WORK TO BE COMPLETED :: Can you quote the listing from the line with "ほとんどご使用されておらず全体的に非常に綺麗なお品です。" up to and including the line with "wysoka jakość wykonania", keeping every line exactly as it appears?

Stored records
══════
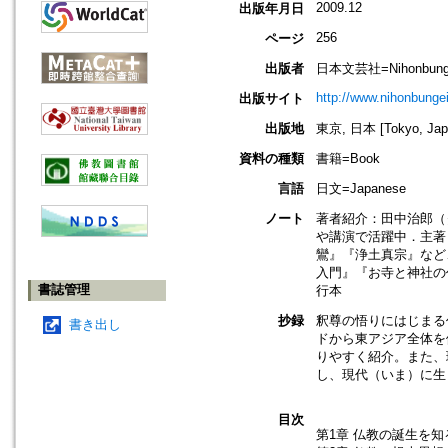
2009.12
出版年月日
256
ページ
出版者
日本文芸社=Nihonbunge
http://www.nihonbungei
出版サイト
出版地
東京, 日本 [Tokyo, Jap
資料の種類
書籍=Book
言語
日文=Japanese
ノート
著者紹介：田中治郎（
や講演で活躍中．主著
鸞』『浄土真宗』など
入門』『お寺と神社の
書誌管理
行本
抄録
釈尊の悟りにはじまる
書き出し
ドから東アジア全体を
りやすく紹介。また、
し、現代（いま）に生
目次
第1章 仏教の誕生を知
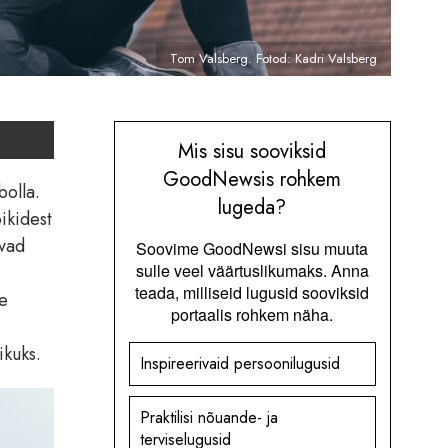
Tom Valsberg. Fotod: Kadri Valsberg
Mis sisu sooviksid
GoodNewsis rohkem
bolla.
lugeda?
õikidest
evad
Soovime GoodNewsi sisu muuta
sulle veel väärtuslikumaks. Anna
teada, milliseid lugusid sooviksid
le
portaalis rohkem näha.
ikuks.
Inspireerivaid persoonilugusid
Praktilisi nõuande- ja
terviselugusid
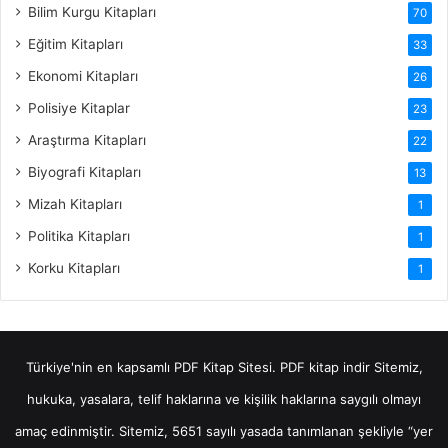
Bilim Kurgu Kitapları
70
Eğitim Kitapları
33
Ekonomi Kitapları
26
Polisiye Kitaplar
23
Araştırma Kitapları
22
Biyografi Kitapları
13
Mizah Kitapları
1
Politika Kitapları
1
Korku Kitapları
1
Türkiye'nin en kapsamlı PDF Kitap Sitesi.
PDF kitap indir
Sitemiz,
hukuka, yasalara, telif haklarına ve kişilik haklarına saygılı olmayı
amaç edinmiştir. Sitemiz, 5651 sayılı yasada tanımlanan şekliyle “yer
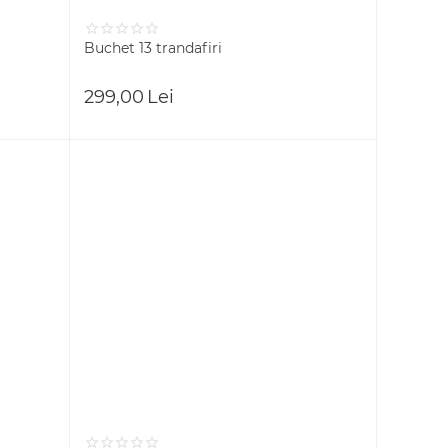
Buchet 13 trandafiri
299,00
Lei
══════
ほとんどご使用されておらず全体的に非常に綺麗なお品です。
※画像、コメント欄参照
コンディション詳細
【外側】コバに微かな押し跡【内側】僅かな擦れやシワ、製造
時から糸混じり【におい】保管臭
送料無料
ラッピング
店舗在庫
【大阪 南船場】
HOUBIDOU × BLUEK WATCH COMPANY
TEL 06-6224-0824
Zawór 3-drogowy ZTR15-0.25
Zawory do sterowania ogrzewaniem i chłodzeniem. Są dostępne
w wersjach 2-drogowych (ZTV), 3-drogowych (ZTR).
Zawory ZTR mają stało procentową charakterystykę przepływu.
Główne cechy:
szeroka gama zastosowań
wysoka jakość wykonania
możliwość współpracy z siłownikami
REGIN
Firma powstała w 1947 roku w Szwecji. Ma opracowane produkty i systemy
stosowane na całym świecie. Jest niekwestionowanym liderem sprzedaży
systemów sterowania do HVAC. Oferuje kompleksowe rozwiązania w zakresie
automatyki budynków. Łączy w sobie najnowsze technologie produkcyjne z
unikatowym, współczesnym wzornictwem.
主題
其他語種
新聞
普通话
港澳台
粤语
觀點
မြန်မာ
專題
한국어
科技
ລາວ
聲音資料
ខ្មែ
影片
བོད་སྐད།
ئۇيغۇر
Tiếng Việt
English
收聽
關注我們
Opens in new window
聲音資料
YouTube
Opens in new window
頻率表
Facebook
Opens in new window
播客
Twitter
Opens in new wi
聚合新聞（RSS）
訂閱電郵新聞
══════
SOLVED PROBLEM ::
ほとんどご使用されておらず全体的に非常に綺麗なお品です。
※画像、コメント欄参照
コンディション詳細
【外側】コバに微かな押し跡【内側】僅かな擦れやシワ、製造
時から糸混じり【におい】保管臭
送料無料
ラッピング
店舗在庫
【大阪 南船場】
HOUBIDOU × BLUEK WATCH COMPANY
TEL 06-6224-0824
Zawór 3-drogowy ZTR15-0.25
Zawory do sterowania ogrzewaniem i chłodzeniem. Są dostępne
w wersjach 2-drogowych (ZTV), 3-drogowych (ZTR).
Zawory ZTR mają stało procentową charakterystykę przepływu.
Główne cechy:
szeroka gama zastosowań
wysoka jakość wykonania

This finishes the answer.